+++ Kaynak Metin

KAPAK (24)

Sedef Ergürbüz

TRISTRAM SHANDY BEYEFENDİ İLE TANIŞIYOR MUSUNUZ?

Laurence Sterne ve başyapıtı Tristram Shandy Beyefendi’nin Hayatı ve Görüşleri ile beni Milan Kundera tanıştırdı. Yazarın sıkı bir hayranı olarak Kaderci Jacques ve Efendisi romanından uyarladığı, Denis Diderot’nun hatırasına armağan niteliğindeki üç perdelik oyunu Jacques ile Efendisi’ni bir solukta okudum. Tabii asıl kaynağı okumamak olmazdı. Oyunun önsözünde Kundera “İddia ediyorum, Kaderci Jacques’ın yokluğunda, roman tarihi ne anlaşılabilir, ne de tamam sayılır” demiş ve Tristram Shandy’nin Kaderci Jacques ve Efendisi’nin öncüsü olduğunun altını çizmişti.

 

Başta Italo Calvino olmak üzere pek çok yazar ve eleştirmene göre de Tristram Shandy bilinç akışı kurgusunun atasıdır.
Edebiyat alanında James Joyce, Virginia Woolf, felsefede Foucault ve Lyotard, Derrida Sterne’den etkilenenler arasında ilk sırada sayılabilirler. Hatta Orhan Pamuk Tristram Shandy için yazdığı önsözde, Atay’ın Tutunamayanlar’ında kahramanın kendi kendine konuşup tartıştığı iç sesinin (Olrick’in) Tristram Shandy’nin Yorick’ine benzerliğine dikkat çeker. Yorick’i, Shakespeare’in Hamlet oyununun 5. perde, 1. sahnesinde ilk mezarcı tarafından kafatası çıkarılan ölü saray soytarısı olarak da hatırlarız. Tristram Shandy 1. kitap – XII. bölüm not 4’de: “hem bir kitabe hem de bir mersiye: Hamlet’in, Kral’ın soytarısı Yorick’in kafatasını elinde tutarken söylediği sözler” açıklaması yer alır.

++++++
+++ Kaynak Malzeme

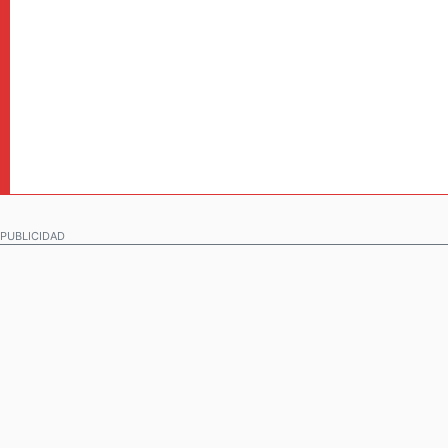
PUBLICIDAD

++++++

--- Okuduğunu Uygula ---
**a)** Tristram Shandy hakkındaki yazıya göre şu soruları yanıtlayın:
(i) Kundera'nın Kaderci Jacques ve Efendisi romanından uyarladığı oyun kimin hatırasına armağan niteliğindedir?
(ii) Italo Calvino başta olmak üzere pek çok yazar ve eleştirmene göre Tristram Shandy neyin atasıdır?
(iii) Tutunamayanlar'da kahramanın kendi kendine konuşup tartıştığı iç sesin adı nedir?
**b)** Tristram Shandy hakkındaki yazıdan “Edebiyat alanında James” ifadesinden “açıklaması yer alır.” ifadesine kadar olan bölümü hiçbir değişiklik yapmadan yazın.
Yanıtlarınızda yalnızca metinden yararlanın.

--- Cevap Anahtarı ---
**a)**
(i) Denis Diderot'nun hatırasına.
(ii) Bilinç akışı kurgusunun.
(iii) Olrick.

**b)**
Edebiyat alanında James Joyce, Virginia Woolf, felsefede Foucault ve Lyotard, Derrida Sterne’den etkilenenler arasında ilk sırada sayılabilirler. Hatta Orhan Pamuk Tristram Shandy için yazdığı önsözde, Atay’ın Tutunamayanlar’ında kahramanın kendi kendine konuşup tartıştığı iç sesinin (Olrick’in) Tristram Shandy’nin Yorick’ine benzerliğine dikkat çeker. Yorick’i, Shakespeare’in Hamlet oyununun 5. perde, 1. sahnesinde ilk mezarcı tarafından kafatası çıkarılan ölü saray soytarısı olarak da hatırlarız. Tristram Shandy 1. kitap – XII. bölüm not 4’de: “hem bir kitabe hem de bir mersiye: Hamlet’in, Kral’ın soytarısı Yorick’in kafatasını elinde tutarken söylediği sözler” açıklaması yer alır.